A transcription-independent mechanism of heterologous recombination has been observed for bovine viral diarrhea virus (38). However, in this case an intact 5′ end would be fused to an internal sequence, which would not need to be functional. Therefore, such events should be unaffected by mutations of the internal initiation site and suppressed by mutations in the terminal UTR, which contradicts our observations. Cleavage by endo- or exonucleases at the initiation site would be another possibility, but since there is no evidence for sequence-specific RNases in eukaryotes, endonucleolytic cleavage with sufficient accuracy seems rather unlikely. We could further rule out exonucleolytic digest by Xrn1 as a potential mechanism, which generates truncated sfRNAs in flaviviruses (reviewed in reference 39). Therefore, our data clearly favor a transcription-based mechanism.
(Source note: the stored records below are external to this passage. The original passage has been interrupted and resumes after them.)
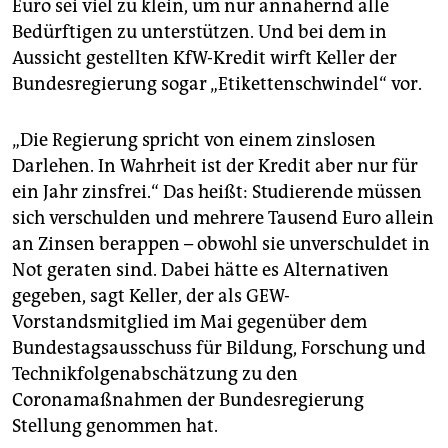
Euro sei viel zu klein, um nur annähernd alle
Bedürftigen zu unterstützen. Und bei dem in
Aussicht gestellten KfW-Kredit wirft Keller der
Bundesregierung sogar „Etikettenschwindel“ vor.
„Die Regierung spricht von einem zinslosen
Darlehen. In Wahrheit ist der Kredit aber nur für
ein Jahr zinsfrei.“ Das heißt: Studierende müssen
sich verschulden und mehrere Tausend Euro allein
an Zinsen berappen – obwohl sie unverschuldet in
Not geraten sind. Dabei hätte es Alternativen
gegeben, sagt Keller, der als GEW-
Vorstandsmitglied im Mai gegenüber dem
Bundestagsausschuss für Bildung, Forschung und
Technikfolgenabschätzung zu den
Coronamaßnahmen der Bundesregierung
Stellung genommen hat.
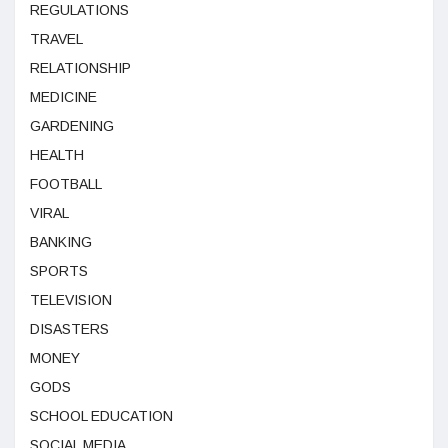
REGULATIONS
TRAVEL
RELATIONSHIP
MEDICINE
GARDENING
HEALTH
FOOTBALL
VIRAL
BANKING
SPORTS
TELEVISION
DISASTERS
MONEY
GODS
SCHOOL EDUCATION
SOCIAL MEDIA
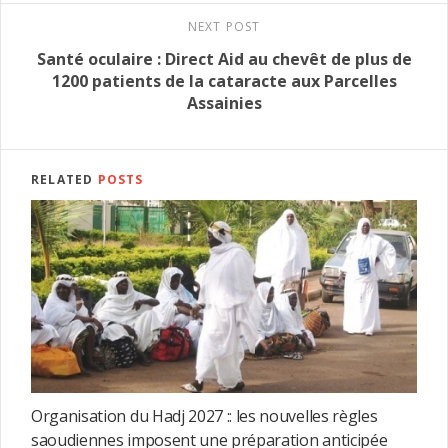
NEXT POST
Santé oculaire : Direct Aid au chevêt de plus de
1200 patients de la cataracte aux Parcelles
Assainies
RELATED
POSTS
Organisation du Hadj 2027 :: les nouvelles règles
saoudiennes imposent une préparation anticipée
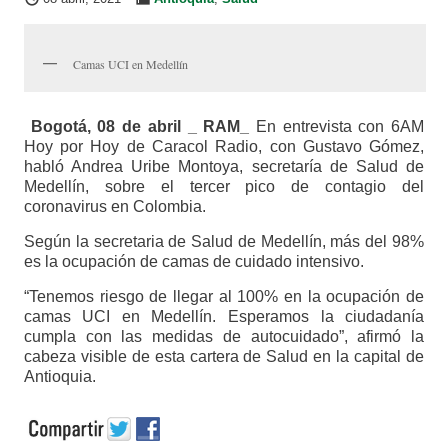
Camas UCI en Medellín
Bogotá, 08 de abril _ RAM_
En entrevista con 6AM
Hoy por Hoy de Caracol Radio, con Gustavo Gómez,
habló Andrea Uribe Montoya, secretaría de Salud de
Medellín, sobre el tercer pico de contagio del
coronavirus en Colombia.
Según la secretaria de Salud de Medellín, más del 98%
es la ocupación de camas de cuidado intensivo.
“Tenemos riesgo de llegar al 100% en la ocupación de
camas UCI en Medellín. Esperamos la ciudadanía
cumpla con las medidas de autocuidado”, afirmó la
cabeza visible de esta cartera de Salud en la capital de
Antioquia.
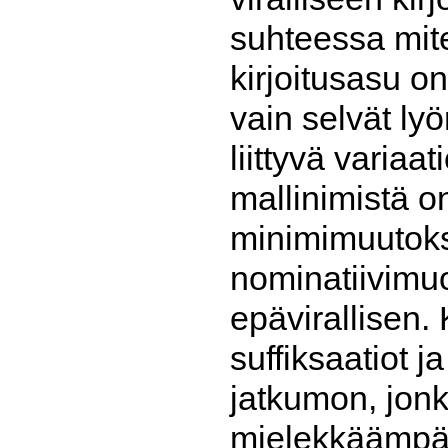
suhteessa mite
kirjoitusasu o
vain selvät lyö
liittyvä variaat
mallinimistä 
minimimuutoksi
nominatiivimu
epävirallisen.
suffiksaatiot 
jatkumon, jon
mielekkäämpää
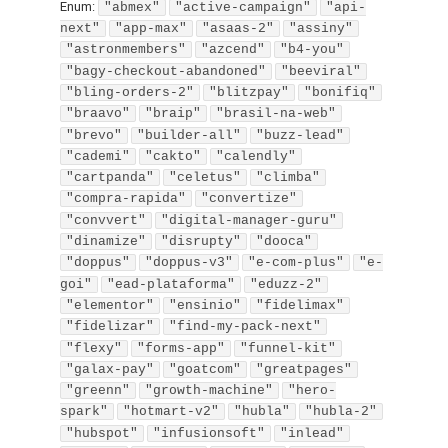
Enum
:
"abmex"
"active-campaign"
"api-
next"
"app-max"
"asaas-2"
"assiny"
"astronmembers"
"azcend"
"b4-you"
"bagy-checkout-abandoned"
"beeviral"
"bling-orders-2"
"blitzpay"
"bonifiq"
"braavo"
"braip"
"brasil-na-web"
"brevo"
"builder-all"
"buzz-lead"
"cademi"
"cakto"
"calendly"
"cartpanda"
"celetus"
"climba"
"compra-rapida"
"convertize"
"convvert"
"digital-manager-guru"
"dinamize"
"disrupty"
"dooca"
"doppus"
"doppus-v3"
"e-com-plus"
"e-
goi"
"ead-plataforma"
"eduzz-2"
"elementor"
"ensinio"
"fidelimax"
"fidelizar"
"find-my-pack-next"
"flexy"
"forms-app"
"funnel-kit"
"galax-pay"
"goatcom"
"greatpages"
"greenn"
"growth-machine"
"hero-
spark"
"hotmart-v2"
"hubla"
"hubla-2"
"hubspot"
"infusionsoft"
"inlead"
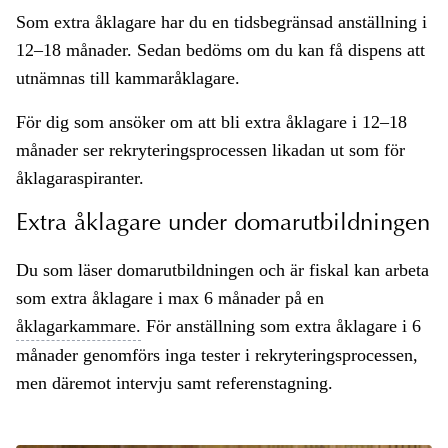
Som extra åklagare har du en tidsbegränsad anställning i
12–18 månader. Sedan bedöms om du kan få dispens att
utnämnas till kammaråklagare.
För dig som ansöker om att bli extra åklagare i 12–18
månader ser rekryteringsprocessen likadan ut som för
åklagaraspiranter.
Extra åklagare under domarutbildningen
Du som läser domarutbildningen och är fiskal kan arbeta
som extra åklagare i max 6 månader på en
åklagarkammare.
För anställning som extra åklagare i 6
månader genomförs inga tester i rekryteringsprocessen,
men däremot intervju samt referenstagning.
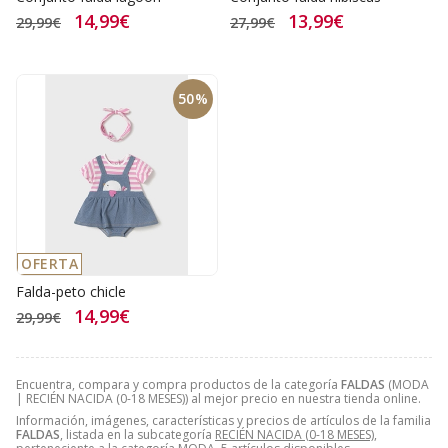
14,99€
13,99€
29,99€
27,99€
50%
OFERTA
Falda-peto chicle
14,99€
29,99€
Encuentra, compara y compra productos de la categoría
FALDAS
(MODA
| RECIÉN NACIDA (0-18 MESES)) al mejor precio en nuestra tienda online.
Información, imágenes, características y precios de artículos de la familia
FALDAS
, listada en la subcategoría
RECIÉN NACIDA (0-18 MESES)
,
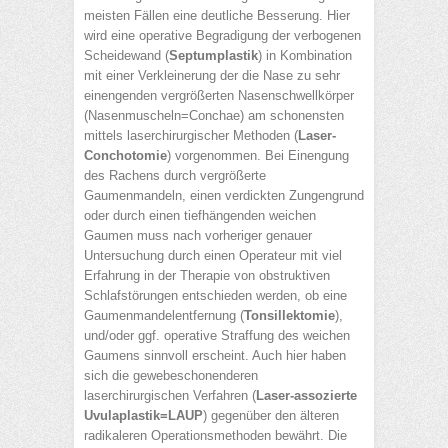
meisten Fällen eine deutliche Besserung. Hier
wird eine operative Begradigung der verbogenen
Scheidewand (
Septumplastik
) in Kombination
mit einer Verkleinerung der die Nase zu sehr
einengenden vergrößerten Nasenschwellkörper
(Nasenmuscheln=Conchae) am schonensten
mittels laserchirurgischer Methoden (
Laser-
Conchotomie
) vorgenommen. Bei Einengung
des Rachens durch vergrößerte
Gaumenmandeln, einen verdickten Zungengrund
oder durch einen tiefhängenden weichen
Gaumen muss nach vorheriger genauer
Untersuchung durch einen Operateur mit viel
Erfahrung in der Therapie von obstruktiven
Schlafstörungen entschieden werden, ob eine
Gaumenmandelentfernung (
Tonsillektomie
),
und/oder ggf. operative Straffung des weichen
Gaumens sinnvoll erscheint. Auch hier haben
sich die gewebeschonenderen
laserchirurgischen Verfahren (
Laser-assozierte
Uvulaplastik=LAUP
) gegenüber den älteren
radikaleren Operationsmethoden bewährt. Die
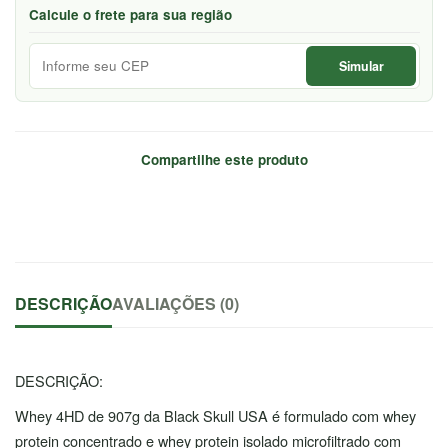
Calcule o frete para sua região
Simular
Compartilhe este produto
DESCRIÇÃO
AVALIAÇÕES (0)
DESCRIÇÃO:
Whey 4HD de 907g da Black Skull USA é formulado com whey
protein concentrado e whey protein isolado microfiltrado com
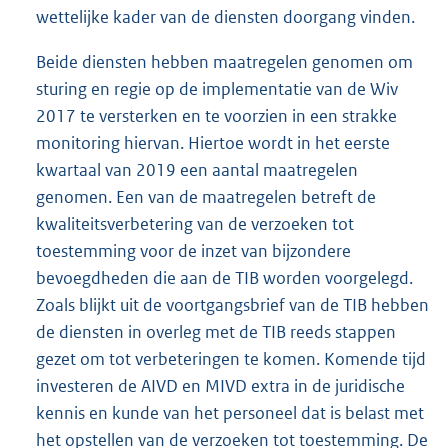
wettelijke kader van de diensten doorgang vinden.
Beide diensten hebben maatregelen genomen om
sturing en regie op de implementatie van de Wiv
2017 te versterken en te voorzien in een strakke
monitoring hiervan. Hiertoe wordt in het eerste
kwartaal van 2019 een aantal maatregelen
genomen. Een van de maatregelen betreft de
kwaliteitsverbetering van de verzoeken tot
toestemming voor de inzet van bijzondere
bevoegdheden die aan de TIB worden voorgelegd.
Zoals blijkt uit de voortgangsbrief van de TIB hebben
de diensten in overleg met de TIB reeds stappen
gezet om tot verbeteringen te komen. Komende tijd
investeren de AIVD en MIVD extra in de juridische
kennis en kunde van het personeel dat is belast met
het opstellen van de verzoeken tot toestemming. De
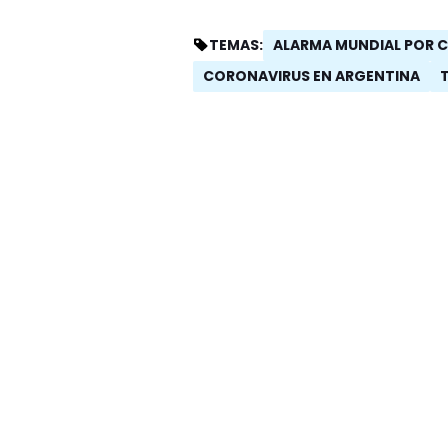
ALARMA MUNDIAL POR 
TEMAS:
CORONAVIRUS EN ARGENTINA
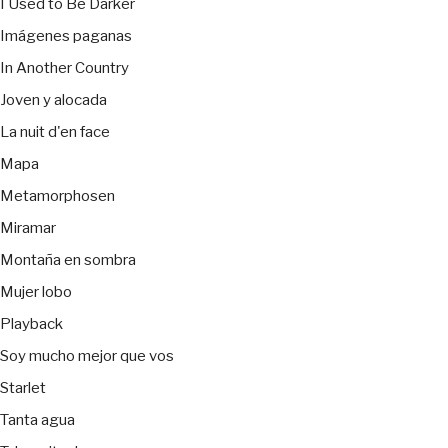
I Used to Be Darker
Imágenes paganas
In Another Country
Joven y alocada
La nuit d'en face
Mapa
Metamorphosen
Miramar
Montaña en sombra
Mujer lobo
Playback
Soy mucho mejor que vos
Starlet
Tanta agua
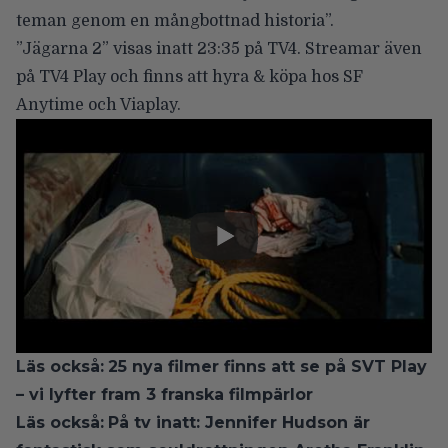
teman genom en mångbottnad historia”.
”Jägarna 2” visas inatt
23:35
på
TV4
. Streamar även
på TV4 Play och finns att hyra & köpa hos SF
Anytime och Viaplay.
Läs också:
25 nya filmer finns att se på SVT Play
– vi lyfter fram 3 franska filmpärlor
Läs också:
På tv inatt: Jennifer Hudson är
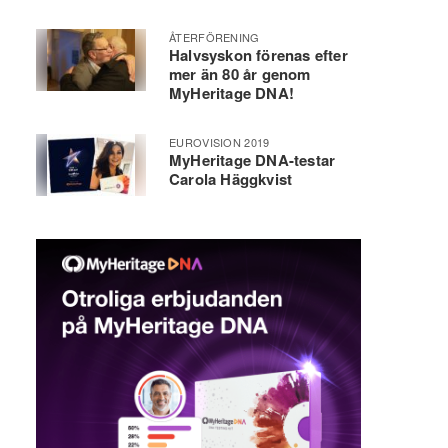
ÅTERFÖRENING
Halvsyskon förenas efter
mer än 80 år genom
MyHeritage DNA!
EUROVISION 2019
MyHeritage DNA-testar
Carola Häggkvist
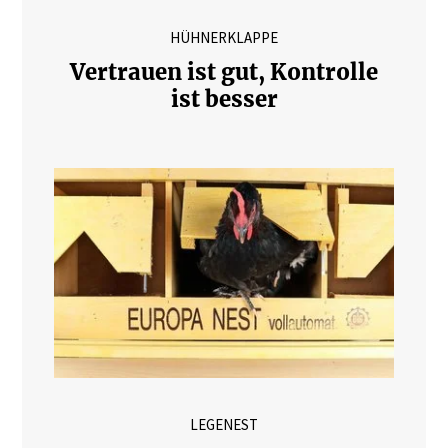
HÜHNERKLAPPE
Vertrauen ist gut, Kontrolle
ist besser
LEGENEST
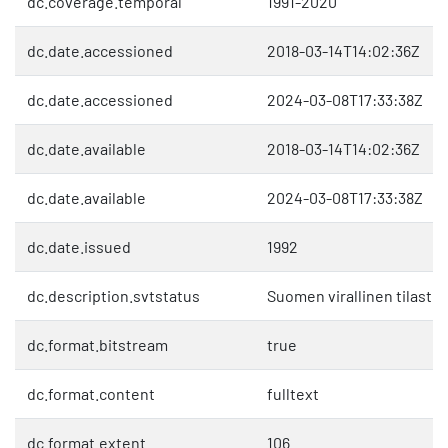
dc.coverage.temporal
1991-2020
dc.date.accessioned
2018-03-14T14:02:36Z
dc.date.accessioned
2024-03-08T17:33:38Z
dc.date.available
2018-03-14T14:02:36Z
dc.date.available
2024-03-08T17:33:38Z
dc.date.issued
1992
dc.description.svtstatus
Suomen virallinen tilasto 
dc.format.bitstream
true
dc.format.content
fulltext
dc.format.extent
106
Several different mechanisms are used by positive-strand RNA viruses to generate subgenomic messenger RNAs on a regular basis, including discontinuous RNA synthesis/template switching or internal initiation of RNA synthesis (reviewed in reference 37). Synthesis of a set of subgenomic messengers is a regular feature of Coronaviridae (40) and Arteriviridae (44). All transcripts share a 5′ end but are generated by discontinuous synthesis of the negative strand (44–46), switching the template at homologous transcription regulating sequences (47). Concerning the ability of the HCV polymerase to promote such a mechanism, template switching by NS5B has indeed been observed under certain conditions in vitro (24, 25). In addition, NS5B has been shown to excessively produce short primers but dissociates from the template before progression into processive elongation (43, 48). This is due to the necessity of the polymerase to undergo a major structural change to switch from initiation to elongation, requiring an opening of the structure (reviewed in reference 1). Released RdRp-primer complexes could provide the basis for a template switching event, not requiring excessive homology. Generally, these mechanisms could explain the replication-competent subgenomic RNAs observed in vivo in HCV patients, containing partial core coding sequences followed by in-frame deletions up to the protease domain of NS2 (49, 50). This could also be a source of HCV intergenotypic recombinants found in some patients (51–54). Since template-switching products would feature the terminal 5′ UTR, mutations of the terminal UTR copy should abrogate the formation of truncated replicons. Vice versa, internal mutations would not affect template switching, particularly at the terminal nucleotides. However, all internal mutations abrogating initiation of RNA synthesis rather promoted the formation of shorter replicons. Therefore, we could exclude template switching as source for the truncated replicons we observed in our study.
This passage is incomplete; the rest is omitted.